An Island-wide staffing shortage in dental clinics is causing a backlog of appointments, and it’s forcing some patients on P.E.I. to wait months before receiving care.
“As with any part of health care, everybody’s looking for somebody to help them out,” said Dr. Brian Barrett, executive director of the Dental Association of P.E.I.
He said key positions such as dental assistants and hygienists are “vital” for offices to be able to perform their full range of functions.
But a lack of staff is leaving some dentists to do the work alone which in turn impacts patients whose appointments get cancelled or rescheduled.
Barrett said part of the problem has been the pandemic since many dental assistants and hygienists have changed their hours to part-time, leaving clinics in a situation where more shifts are needed to fill the week.

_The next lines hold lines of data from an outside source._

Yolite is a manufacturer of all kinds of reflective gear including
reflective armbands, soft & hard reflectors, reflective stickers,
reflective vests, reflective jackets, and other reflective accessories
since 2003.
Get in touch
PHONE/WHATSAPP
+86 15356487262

He said another pandemic-related factor has been dealing with the fallout of appointments that were missed when dentists had to close their practices.
“When things get backed up, it’s just really hard to get caught up again,” said Barrett.
“There’s nowhere to put people that have cancelled or didn’t show up except, oh, seven or eight weeks … maybe a couple of months.”
Jessica Vancolen, secretary of the P.E.I. Dental Hygienists Association and a registered dental hygienist, said this eventually results in a pileup of appointments — a mixture of patients who were bumped to a later date and patients who had been booked for that time.
With the added challenge of workers leaving the practice or moving to another office, she said routine appointments that would normally be scheduled every six months are now booking up to 10 months in advance.
Recruitment and retention
There are no institutions on P.E.I. that offer dental hygienist training for people who want to work in the field, and Vancolen said it’s a barrier to hiring and retaining staff.
“You have to either go the closest place [which] would be Moncton or Halifax, so a lot of people — they’ll go to those places and then maybe decide, ‘Oh, I like it here’ and they’ll stay,” she said.
Vancolen said more incentives, like paying off student loans for people come back to the Island, could help entice those folks to potentially become staff and assist with the workload.
The Canadian Dental Association says labour shortages are not isolated to P.E.I., but are a country-wide problem that’s been challenging both before and after the pandemic.
In a statement to CBC News, the association said, “Combined, existing workforce challenges, modifications to patient management, and more patients returning to their dental home for care are causing dental appointments to be scheduled or rescheduled farther out.”
It said other factors impacting appointment backlogs, including early retirements, can vary by province.
The CDA said it has renewed its collaboration with the Canadian Dental Assistants’ Association to develop a project called Building the Professional Dental Assisting Workforce of the Future, aimed at assisting dental office staff with wellness resources and action plans to address labour mobility and integration of immigrants into the workforce.